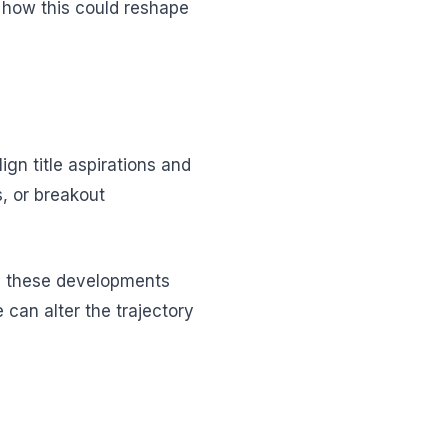
n how this could reshape
n title aspirations and
s, or breakout
ng these developments
 can alter the trajectory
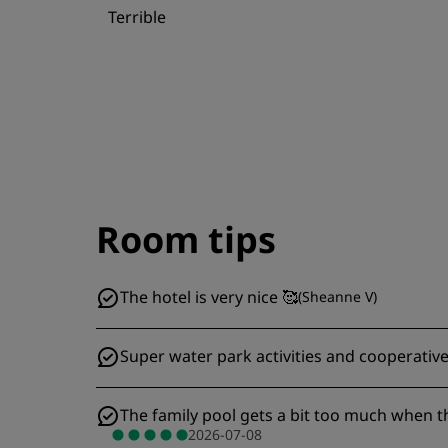
Terrible
Room tips
The hotel is very nice 🥰
(
Sheanne V
)
Super water park activities and cooperat
The family pool gets a bit too much when th
2026-07-08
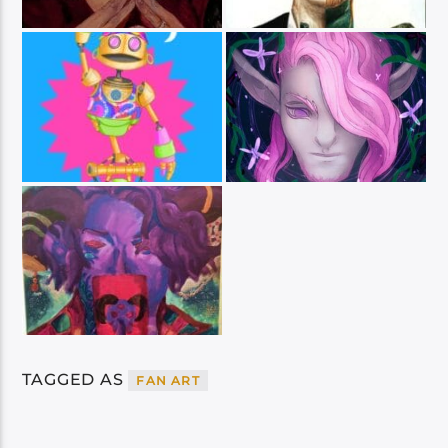
TAGGED AS
FAN ART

● **Description of the task**
Please restate the material word for word; the pictures stay out.

● **Written answer**
n how this could reshape
n title aspirations and
s, or breakout
ng these developments
 can alter the trajectory
Terrible
Room tips
The hotel is very nice 🥰
(
Sheanne V
)
Super water park activities and cooperat
The family pool gets a bit too much when th
2026-07-08
TAGGED AS
FAN ART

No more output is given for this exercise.